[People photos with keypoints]
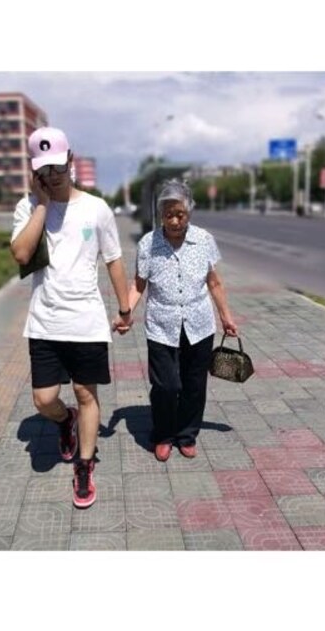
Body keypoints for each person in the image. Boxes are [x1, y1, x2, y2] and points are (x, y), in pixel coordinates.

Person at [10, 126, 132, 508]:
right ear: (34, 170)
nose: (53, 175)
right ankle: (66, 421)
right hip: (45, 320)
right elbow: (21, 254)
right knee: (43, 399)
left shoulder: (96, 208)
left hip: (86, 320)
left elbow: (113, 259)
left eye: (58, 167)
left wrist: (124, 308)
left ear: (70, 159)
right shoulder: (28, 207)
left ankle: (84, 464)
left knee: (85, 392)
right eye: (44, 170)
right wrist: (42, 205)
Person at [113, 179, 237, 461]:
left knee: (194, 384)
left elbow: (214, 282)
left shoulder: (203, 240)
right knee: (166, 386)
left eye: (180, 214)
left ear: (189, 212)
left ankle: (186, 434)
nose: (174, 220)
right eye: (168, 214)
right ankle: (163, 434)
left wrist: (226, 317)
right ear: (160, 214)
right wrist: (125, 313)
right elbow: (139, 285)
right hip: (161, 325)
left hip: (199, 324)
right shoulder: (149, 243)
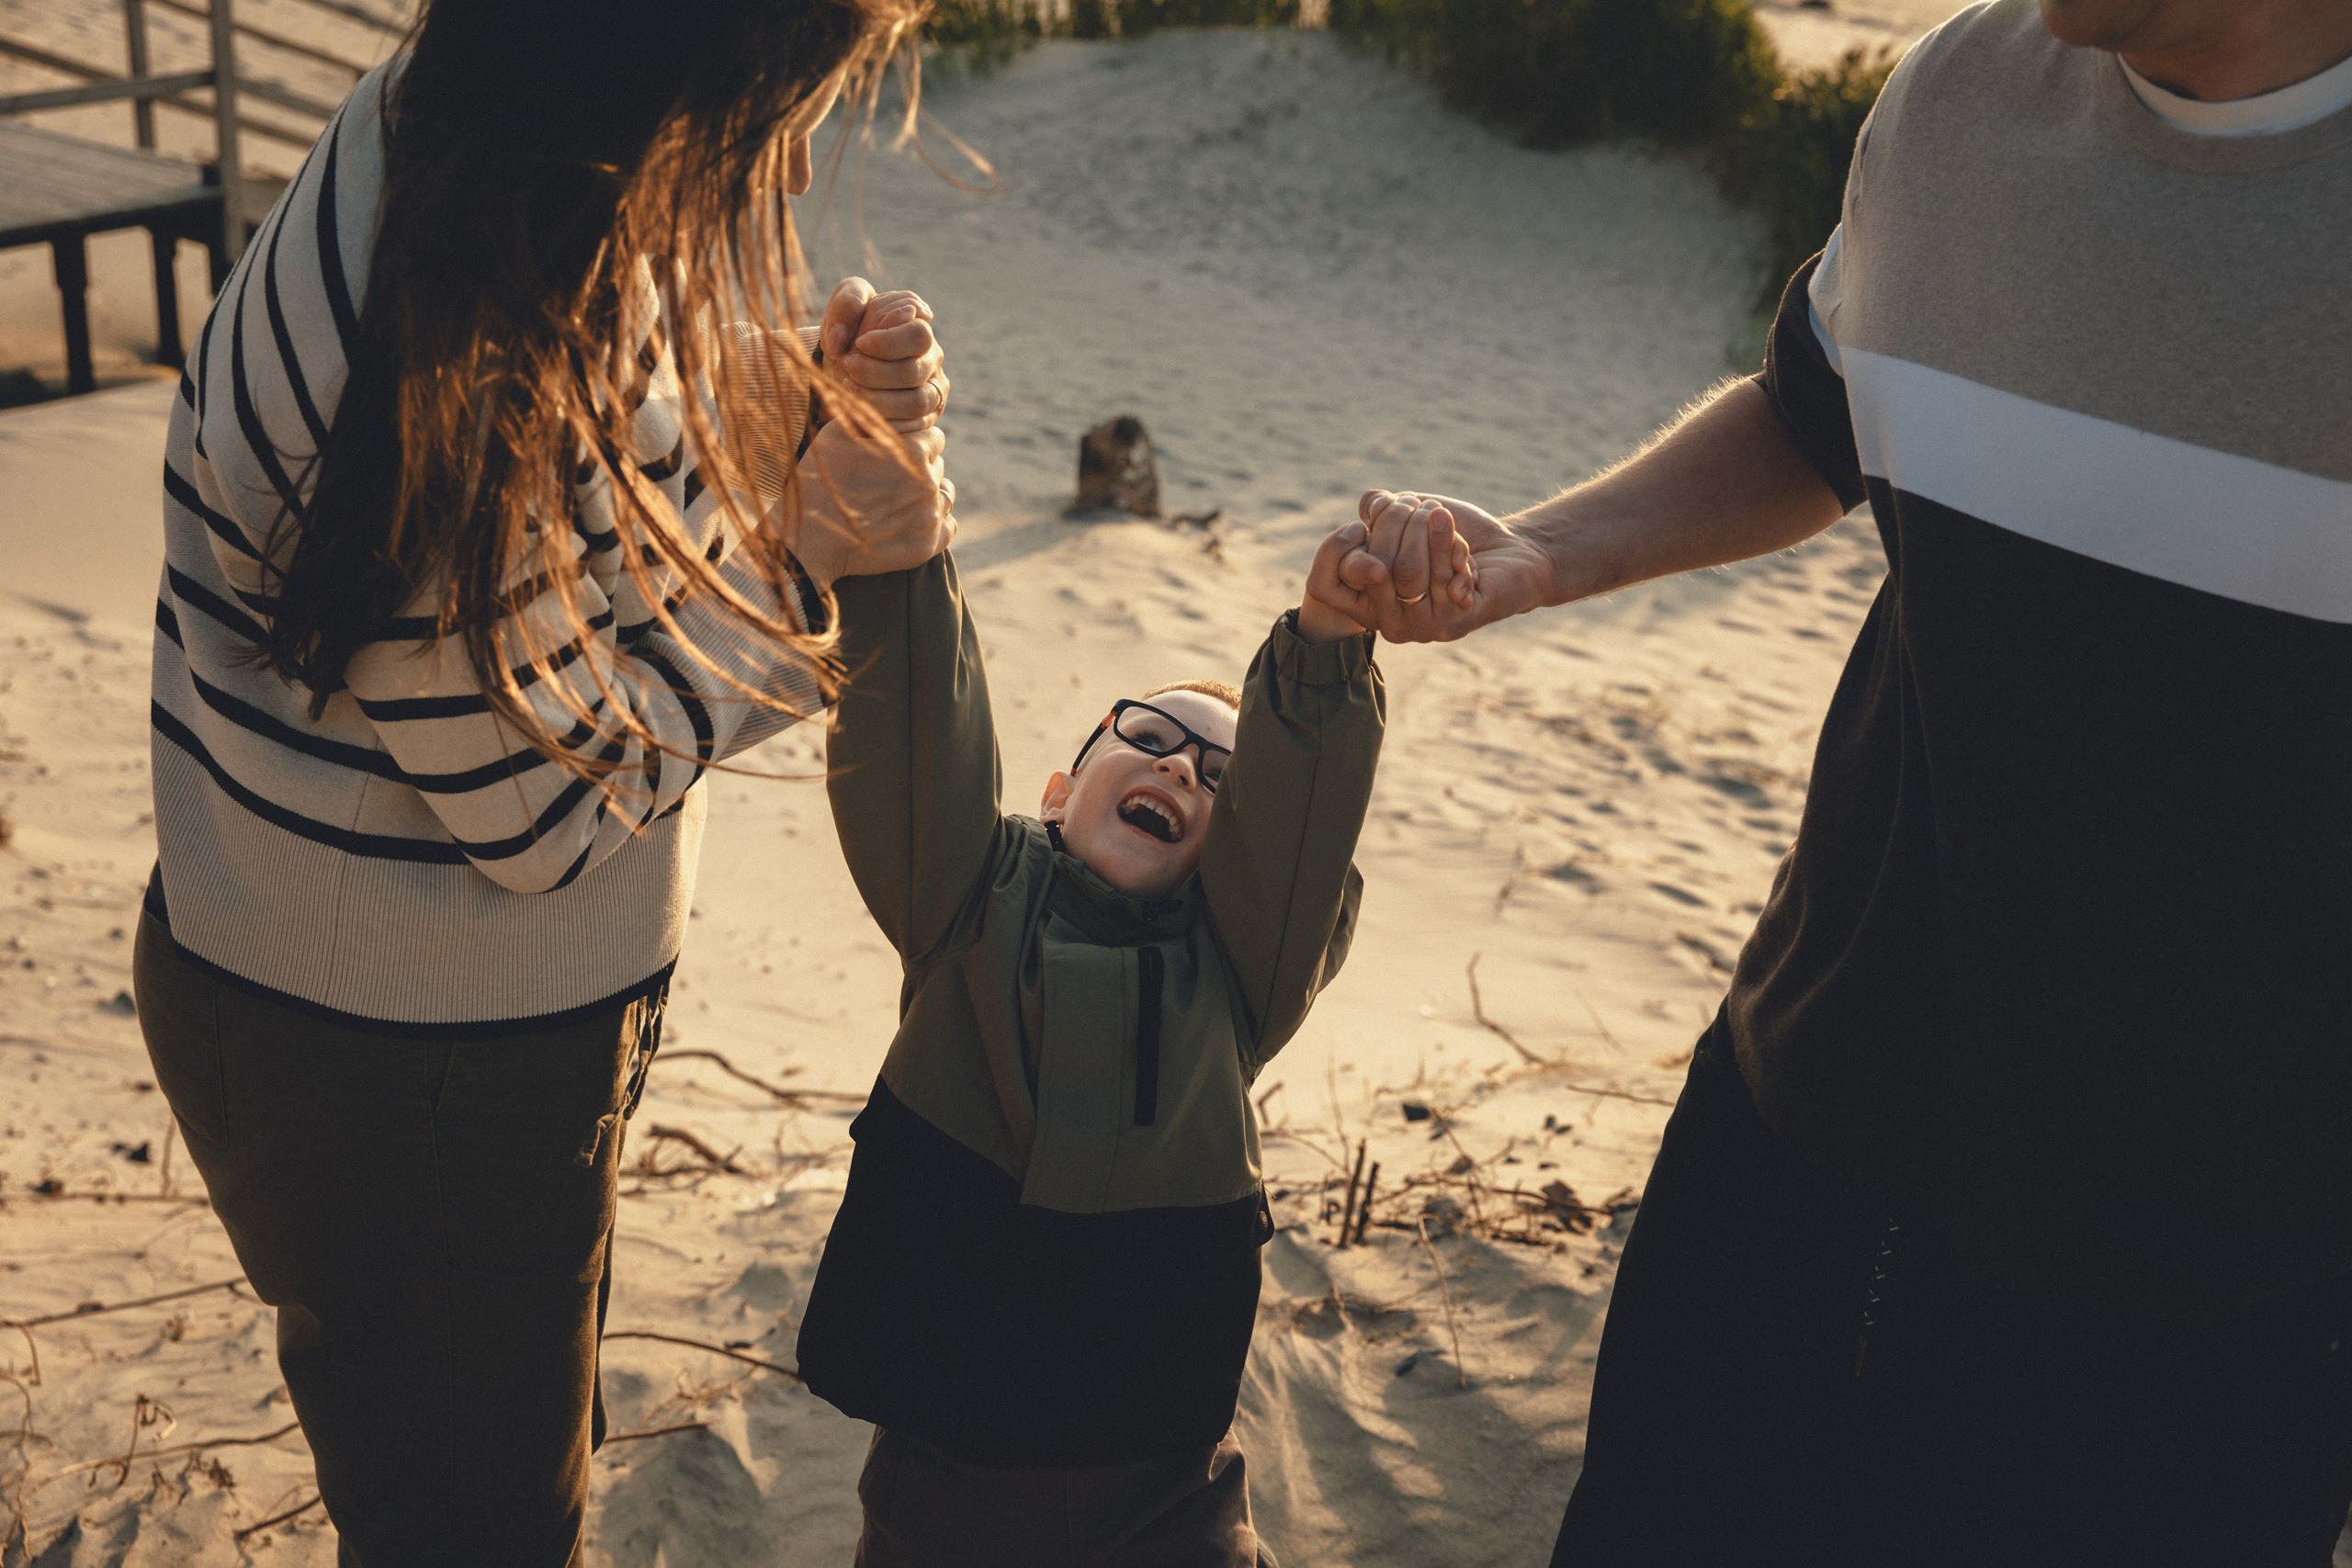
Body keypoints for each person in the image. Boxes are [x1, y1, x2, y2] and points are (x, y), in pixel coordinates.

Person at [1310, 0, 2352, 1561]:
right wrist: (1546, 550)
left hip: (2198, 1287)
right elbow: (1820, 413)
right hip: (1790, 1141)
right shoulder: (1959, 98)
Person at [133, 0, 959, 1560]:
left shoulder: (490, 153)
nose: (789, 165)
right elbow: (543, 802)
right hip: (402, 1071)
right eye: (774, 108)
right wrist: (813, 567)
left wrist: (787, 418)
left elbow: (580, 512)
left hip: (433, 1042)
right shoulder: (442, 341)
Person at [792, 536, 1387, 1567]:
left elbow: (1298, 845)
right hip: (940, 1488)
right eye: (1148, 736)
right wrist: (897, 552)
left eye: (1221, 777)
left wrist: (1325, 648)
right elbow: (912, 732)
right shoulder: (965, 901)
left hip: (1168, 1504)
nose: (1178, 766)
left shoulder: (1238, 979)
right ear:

### What to produce:
With the pictures omitted, repeat the full set of records above exactly.

### Expected answer:
Body keypoints for each person in the image. Boxes are [x1, y1, x2, y2] and points are (x, y), in pixel coordinates.

Person at [10, 126, 132, 508]:
right ear: (34, 170)
nose: (53, 175)
right ankle: (66, 421)
right hip: (45, 320)
right elbow: (21, 254)
right knee: (43, 399)
left shoulder: (96, 208)
left hip: (86, 320)
left elbow: (113, 259)
left eye: (58, 167)
left wrist: (124, 308)
left ear: (70, 159)
right shoulder: (28, 207)
left ankle: (84, 464)
left knee: (85, 392)
right eye: (44, 170)
right wrist: (42, 205)
Person at [113, 179, 237, 461]:
left knee: (194, 384)
left elbow: (214, 282)
left shoulder: (203, 240)
right knee: (166, 386)
left eye: (180, 214)
left ear: (189, 212)
left ankle: (186, 434)
nose: (174, 220)
right eye: (168, 214)
right ankle: (163, 434)
left wrist: (226, 317)
right ear: (160, 214)
right wrist: (125, 313)
right elbow: (139, 285)
right hip: (161, 325)
left hip: (199, 324)
right shoulder: (149, 243)
Body keypoints for each person in the image. Boxes are [x1, y1, x2, y2] and points are (x, y), in pixel coordinates.

Person at [1310, 0, 2352, 1561]:
right wrist: (1546, 550)
left hip: (2198, 1287)
right elbow: (1820, 413)
right hip: (1790, 1141)
right shoulder: (1959, 98)
Person at [133, 0, 959, 1560]:
left shoulder: (490, 153)
nose: (789, 165)
right elbow: (543, 802)
right hip: (402, 1071)
right eye: (774, 108)
right wrist: (813, 567)
left wrist: (787, 418)
left elbow: (580, 512)
left hip: (433, 1042)
right shoulder: (442, 341)
Person at [792, 536, 1387, 1567]:
left elbow: (1298, 845)
right hip: (940, 1488)
right eye: (1148, 736)
right wrist: (897, 552)
left eye: (1221, 777)
left wrist: (1325, 648)
right elbow: (912, 732)
right shoulder: (965, 901)
left hip: (1168, 1504)
nose: (1178, 766)
left shoulder: (1238, 979)
right ear:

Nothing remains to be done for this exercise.